Worst ER Sector?

While there are several interesting ones (TMT, Internet, Fintech) I am curious on your take on the worst ER sector to cover. 


This could mean

-- Least interesting (subjective but still, paper & packaging anyone?)

-- Worst exits

-- Lowest comp ceiling


Not gauging by sweatiest, since oftentimes these are for coveted roles that have strong buyside exits (internet). 


Thoughts? 

 

-- Least interesting and worst exits: Paper and packaging, utilities, health care services (hospital, senior living facilities, etc), anything oil and gas, machinery (Caterpillar and Deere ...), banks / insurance, shipping (most marine shipping analysts have been laid off anyways), metals and mining (sorry the last one might be a growth sector right now, give it time tho)

Comp ceiling ties to deal flows, so you know the hot sectors. 

 

How is financials one of the worst? Could you please explain? I thought they would understand the economy, IR, yields, etc. better.

 
Most Helpful

I have to highly disagree about oil and gas.

The modelling for E&Ps is arguably the most complex among any sector (except maybe FIGs). Assets are modelled from the ground up and requires a deep analysis of TONS of data. This makes the research actually useful for buy side as analysts might not have the time or knowledge to analyze these companies effectively. While this creates a specialization limitation if you move sectors, you'll easily be able to learn the more simplistic models.

The volatility of equities with commodity swings in the industry makes for a lot of interesting trading opportunities, meaning your investment ideas are directed to more interesting clients in fast money and hedge funds unlike in utilities or industrials talking to pension funds all day about a 12% return on your target.

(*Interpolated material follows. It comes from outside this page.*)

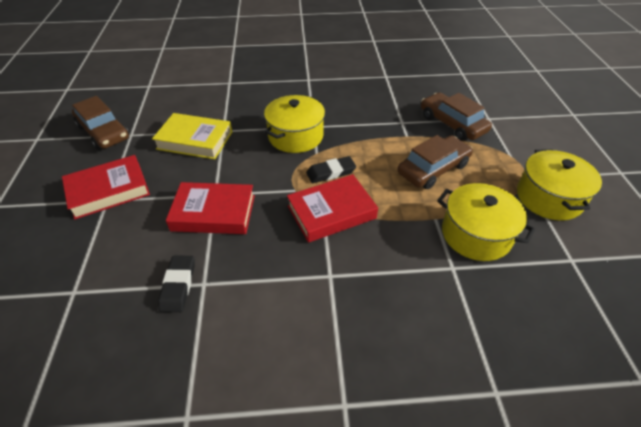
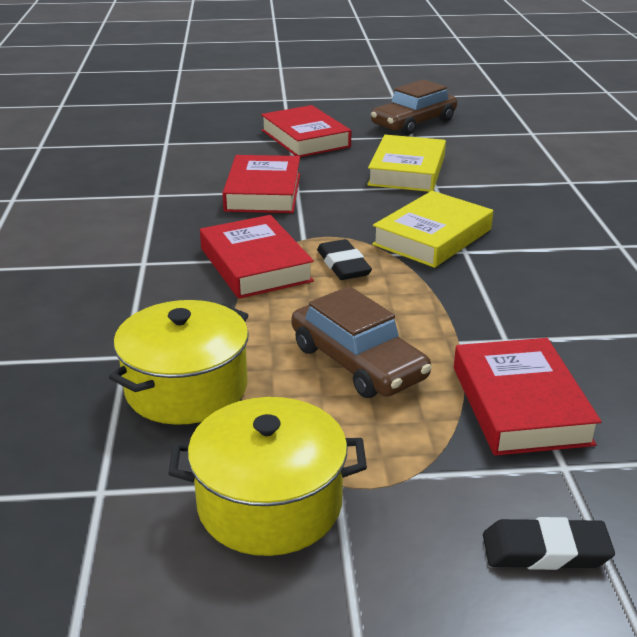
camera: 90 degrees right, 15 degrees down
black eraser [158,255,195,312] -> black eraser moved to [483,517,615,570]
yellow pot [264,95,325,153] -> yellow book [372,191,493,268]
brown car [421,92,492,141] -> red book [454,338,602,456]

This volatility also helps with the S&T desk.

Another aspect is the charade of the "energy transition". A lot of dead money and destroyed capital in the past few years on failed "alternative energy" companies when O&G was out of vogue and Wall Street briefly thought we were going to transform the entire energy industrial base of our global civilization with negative NPV renewable energy projects in three years. The IEA and political activism are still shouting from the rooftop, but the negative returns across renewables speak for themselves. Oil and gas has surpassed all demand forecasts since covid and my point is the industry is going no where so there is staying power (despite what some politicians might have you think).

 

Metals and Mining been growing for a decade & the great green energy transition is still just on the horizon. The fact that copper needed a protest in Panama to pop and aluminum needs a ban on Russian metals to pop tells you something about the fundamentals lol.

 

Chemicals, just anything highly specialized and somewhat niche (semis and gaming are great industries but tough transition to a generalist buyside role). Financials and insurance have a bit of the same issue too.

I tend to think the very broad sectors - internet, tech, business services, most of industrials, software, consumer, retail, healthcare services are pretty good places to be.

 

Financials are by far the worst, especially banks, you can only be depressed by covering this sector and being yourself in a bank (not one day without hearing about restructuring, fintech will kill you all...). One good thing with insurance, nobody really understand (and certainly not an equity analyst, even former actuary) how they make money, so you can really bullsh*t hard and as nobody wants to cover this sector it's usually a good hiding place.

 

Interesting view, would be good if you can share few more points about insurance sector if you are in it. I like Warren Buffett's point on it and how they uses excess cash for further investments.